I grew up in the Nazarene church. My dad was a drug addict hippie in the 70s when he started attending a little Nazarene church in California, Pennsylvania. The people loved him and accepted him as he was and he met Jesus. In true Chris Sutherland fashion, once he was in, he was all in. He went to the Nazarene Bible College in Colorado Springs where he met my mom and began pastoring when I was in the 3rd grade after traveling for years as an evangelist.
When I was in the 8th grade, my parents were commissioned to be the first Nazarene missionaries in Vietnam. He resigned from our church and we were set to leave in a few months. However, after some backroom Nazarene politics, the agreement he entered into had completely changed and we did not go to Vietnam. I had never seen my dad cry the way he cried when that all went down. He was heartbroken, but he did not give up on the Church of the Nazarene. He served 4 more congregations as pastor until he retired in 2022.
I went to a Nazarene University and from the time I graduated in 2002 until 2018, was employed in one way or another by the Church of the Nazarene. I was never in full alignment with the COTN on paper, but found myself in small churches and organizations full of people I loved, so I stayed.1
Two of these people were Pastor Rick and Vicki Power. Pastor Rick was my first pastor who wasn’t my dad. I served as the worship leader at the church he pastored here in Hawaii and although he and I did not always see eye to eye (I was insufferable), I always had the utmost respect for him. And, well, if you’ve met Vicki you know she is as close to “Christian perfection” as it gets.

» **RAW DATA**
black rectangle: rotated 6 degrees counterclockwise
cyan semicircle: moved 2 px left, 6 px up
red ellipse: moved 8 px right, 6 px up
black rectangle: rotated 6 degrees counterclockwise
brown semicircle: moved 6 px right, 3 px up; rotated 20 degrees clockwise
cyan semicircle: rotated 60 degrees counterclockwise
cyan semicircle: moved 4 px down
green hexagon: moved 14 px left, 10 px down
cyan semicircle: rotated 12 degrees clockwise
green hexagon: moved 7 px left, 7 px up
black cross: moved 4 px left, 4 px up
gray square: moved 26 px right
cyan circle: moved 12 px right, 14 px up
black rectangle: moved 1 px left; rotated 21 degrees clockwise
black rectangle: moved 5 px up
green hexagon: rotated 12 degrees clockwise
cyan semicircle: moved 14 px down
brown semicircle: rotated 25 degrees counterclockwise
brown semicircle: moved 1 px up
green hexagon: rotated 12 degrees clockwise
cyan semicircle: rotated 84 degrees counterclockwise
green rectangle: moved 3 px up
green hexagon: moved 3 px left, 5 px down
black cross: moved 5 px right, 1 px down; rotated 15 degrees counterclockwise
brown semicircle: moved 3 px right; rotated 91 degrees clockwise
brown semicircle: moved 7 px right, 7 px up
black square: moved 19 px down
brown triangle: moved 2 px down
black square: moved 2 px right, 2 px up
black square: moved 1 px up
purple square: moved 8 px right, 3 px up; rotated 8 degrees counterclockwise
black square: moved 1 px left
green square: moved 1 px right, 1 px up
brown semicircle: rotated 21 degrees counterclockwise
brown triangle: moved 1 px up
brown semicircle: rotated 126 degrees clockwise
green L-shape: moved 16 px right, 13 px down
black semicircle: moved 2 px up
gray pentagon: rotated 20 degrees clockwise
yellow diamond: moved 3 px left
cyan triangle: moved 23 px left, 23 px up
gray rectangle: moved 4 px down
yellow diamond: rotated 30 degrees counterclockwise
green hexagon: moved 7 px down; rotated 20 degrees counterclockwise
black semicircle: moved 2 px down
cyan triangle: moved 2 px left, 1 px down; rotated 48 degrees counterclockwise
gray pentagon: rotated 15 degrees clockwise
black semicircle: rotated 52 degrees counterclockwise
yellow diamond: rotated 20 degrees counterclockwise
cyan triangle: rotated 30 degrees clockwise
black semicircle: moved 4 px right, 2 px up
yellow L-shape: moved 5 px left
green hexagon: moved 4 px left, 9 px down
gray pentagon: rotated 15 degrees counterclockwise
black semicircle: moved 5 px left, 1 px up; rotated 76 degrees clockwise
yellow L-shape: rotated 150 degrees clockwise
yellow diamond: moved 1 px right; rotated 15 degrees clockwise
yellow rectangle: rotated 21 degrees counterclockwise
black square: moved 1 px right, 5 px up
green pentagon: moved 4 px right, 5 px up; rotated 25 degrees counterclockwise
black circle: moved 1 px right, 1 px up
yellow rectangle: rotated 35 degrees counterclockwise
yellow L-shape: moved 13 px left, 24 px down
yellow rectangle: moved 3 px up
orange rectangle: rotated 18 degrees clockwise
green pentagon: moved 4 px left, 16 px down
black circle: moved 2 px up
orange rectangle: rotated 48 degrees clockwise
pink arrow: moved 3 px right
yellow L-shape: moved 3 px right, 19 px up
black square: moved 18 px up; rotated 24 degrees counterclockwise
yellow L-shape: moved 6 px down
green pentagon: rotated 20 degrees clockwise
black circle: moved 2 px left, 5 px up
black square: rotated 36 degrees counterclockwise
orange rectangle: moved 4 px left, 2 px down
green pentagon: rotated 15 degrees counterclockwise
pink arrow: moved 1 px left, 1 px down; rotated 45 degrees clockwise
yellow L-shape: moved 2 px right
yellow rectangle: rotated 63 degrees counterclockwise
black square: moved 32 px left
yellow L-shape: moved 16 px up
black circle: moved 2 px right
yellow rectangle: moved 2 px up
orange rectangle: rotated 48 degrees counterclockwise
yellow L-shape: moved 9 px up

» **WORK INSTRUCTIONS**
• a. Decide whether each of the following statements agrees with the account of growing up in the Nazarene church. Answer yes or no for each, quoting the words of the account that settle it.
(i) The narrator's father began pastoring when the narrator was in the 3rd grade.
(ii) The narrator's family moved to Vietnam as missionaries.
(iii) The narrator was employed by the Church of the Nazarene until 2022.
• b. In the account of growing up in the Nazarene church, where did the narrator's father meet the narrator's mother?
• c. Continue the account of growing up in the Nazarene church, starting after its final sentence.

» **TASK-BY-TASK OUTPUTS**
• a.
(i) Yes: "began pastoring when I was in the 3rd grade after traveling for years as an evangelist."
(ii) No: "we did not go to Vietnam."
(iii) No: "from the time I graduated in 2002 until 2018, was employed in one way or another by the Church of the Nazarene."

• b. He met her at the Nazarene Bible College in Colorado Springs.

• c.
Recently, the Board of General Superintendents has determined that Pastor Rick should retire from his role as DS of the Hawaii Pacific District. The reason? A pastor on the district discovered that Pastor Rick’s adult daughter performed the wedding of her brother-in-law and husband 5 years ago. (Yes, you read that right, 5 YEARS ago). She was a part-time admin for the Hawaii Pacific District and since Pastor Rick did not take disciplinary action against her, he is now in trouble. She has since resigned from her part-time job making copies and sending emails (so her dad didn’t have to fire her). In the wake of that situation, which occurred while they were all on a mission trip this past fall, the BGS was made aware of a private letter Pastor Rick had written and shared with a few friends about his journey toward belief in the inclusion of LGBTQ people in the church.
Pastor Rick has never spoken about his journey publicly, he has never preached a sermon from the pulpit or done anything that would be considered “teaching doctrine considered incompatible with the teachings of the Nazarene church.” Quite frankly, I served with him and have known him for almost 20 years and did not know where he stood on this subject. I imagine if I asked any of the people who currently serve on the HIPAC district if they knew what Pastor Rick thought about any of this, not a single one would have said they did.
They would probably tell you what I know to be true about Pastor Rick. He loves Jesus, is intelligent, teachable, kind, the only haole any of us knows who speaks fluent beautiful Mandarin, patient, even-tempered (extending to the most insufferable among us), thoughtful, has the dryest sense of humor, adores Vicki, is a proud dad/father-in-law to Rachel and David and their spouses, and a doting grandpa to his four grandkids. Pastor Rick is a humble servant of Jesus and of the Church of the Nazarene and yet, he is being pushed out of ministry after 40+ years of service for merely thinking “maybe we should talk about this and pray together over the future of the church?”
I would say it’s unbelievable, but given what happened to Pastor Dee Kelley, I very much believe it.
And I am so very sad. I am sad for my pastor, my friends, and I am sad that somewhere along the line, the Church of the Nazarene went from being a big tent with room for conversation to a fortress with not-so-secret spies and gatekeepers ready to push out anyone who simply wants to talk and consider the possibility that we may not have it all figured out.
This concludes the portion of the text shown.